The function of gamma-glutamylcysteine and bis-gamma-glutamylcystine reductase in Halobacterium halobium

gamma-Glutamylcysteine and bis-gamma-glutamylcystine reductase appear to function in the halobacteria in a fashion analogous to GSH and glutathione reductase in other cells. Bis-gamma-glutamylcystine reductase (GCR), a NADPH-dependent dimer of Mr 122,000 recently purified to homogeneity from Halobacterium halobium (Sundquist, A.R., and Fahey, R.C. (1988) J. Bacteriol., 170, 3459-3467), was found to be highly specific for bis-gamma-glutamylcystine and to be present in cell extract at a level sufficient to maintain gamma-glutamylcysteine predominantly in its thiol form ( thiol]/disulfide] approximately 50). Bis-gamma-glutamylcystine reductase is similar to glutathione reductase in many respects; GCR demonstrated a FAD:subunit stoichiometry of 1, inhibition by heavy metal ions, and a pH optimum near neutrality. However, GCR exhibited no activity with GSSG and was most active at salt levels exceeding 2 M. A turnover number of 1,700 mumol min-1 mumol-1 FAD and apparent Km values of 0.8 mM for bis-gamma-glutamylcystine and 0.29 mM for NADPH were determined for GCR. The effect of salt on the autoxidation rates of gamma-glutamylcysteine, GSH, and Cys was also studied.

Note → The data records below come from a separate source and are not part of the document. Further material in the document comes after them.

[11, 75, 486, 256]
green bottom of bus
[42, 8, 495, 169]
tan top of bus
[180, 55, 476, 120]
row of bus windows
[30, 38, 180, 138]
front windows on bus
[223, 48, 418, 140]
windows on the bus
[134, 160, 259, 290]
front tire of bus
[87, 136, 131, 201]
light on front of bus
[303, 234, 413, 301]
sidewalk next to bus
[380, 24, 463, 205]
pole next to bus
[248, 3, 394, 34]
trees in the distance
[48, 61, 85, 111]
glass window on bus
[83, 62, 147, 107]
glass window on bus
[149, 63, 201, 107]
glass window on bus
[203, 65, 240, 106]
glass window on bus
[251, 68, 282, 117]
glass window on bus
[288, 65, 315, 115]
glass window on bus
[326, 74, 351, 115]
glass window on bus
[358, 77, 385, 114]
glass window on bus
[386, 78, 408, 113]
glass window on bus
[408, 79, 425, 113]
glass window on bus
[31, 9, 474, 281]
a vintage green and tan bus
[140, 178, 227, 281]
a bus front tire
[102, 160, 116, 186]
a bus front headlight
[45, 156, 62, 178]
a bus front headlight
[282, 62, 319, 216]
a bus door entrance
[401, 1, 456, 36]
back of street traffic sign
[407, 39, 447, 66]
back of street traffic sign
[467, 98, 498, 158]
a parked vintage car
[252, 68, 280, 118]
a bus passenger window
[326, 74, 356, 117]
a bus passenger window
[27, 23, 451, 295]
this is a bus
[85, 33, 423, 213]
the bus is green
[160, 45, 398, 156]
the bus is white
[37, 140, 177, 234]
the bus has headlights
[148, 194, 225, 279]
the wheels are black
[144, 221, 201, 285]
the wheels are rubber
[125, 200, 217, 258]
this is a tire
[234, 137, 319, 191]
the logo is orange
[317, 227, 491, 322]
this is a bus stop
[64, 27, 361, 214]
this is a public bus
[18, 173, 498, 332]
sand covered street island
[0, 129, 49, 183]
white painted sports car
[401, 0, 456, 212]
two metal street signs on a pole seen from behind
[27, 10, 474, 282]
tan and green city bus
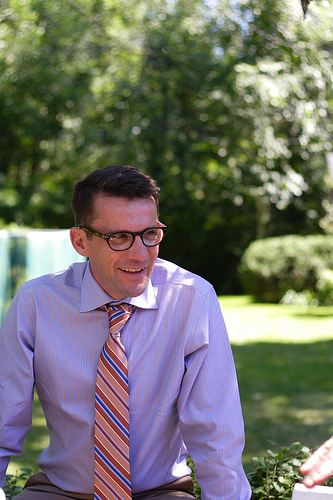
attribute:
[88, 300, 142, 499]
tie — knotted, striped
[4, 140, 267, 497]
man — sitting down, smiling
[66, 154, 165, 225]
hair — parted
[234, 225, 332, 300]
bushes — trimmed, blurry, distant, blurred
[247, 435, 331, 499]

In the absence of added salt, Cys oxidized more rapidly than gamma-glutamylcysteine, which in turn oxidized more rapidly than GSH. The presence of 4.3 M chloride (K+ and Na+) significantly slowed the autoxidation of all three thiols. The rate of autoxidation of gamma-glutamylcysteine in 4.3 M chloride proved slower than that of GSH in the absence of added chloride. Thus, gamma-glutamylcysteine is at least as stable under halophilic conditions as GSH is under nonhalophilic conditions, explaining why halobacteria utilize gamma-glutamylcysteine rather than GSH.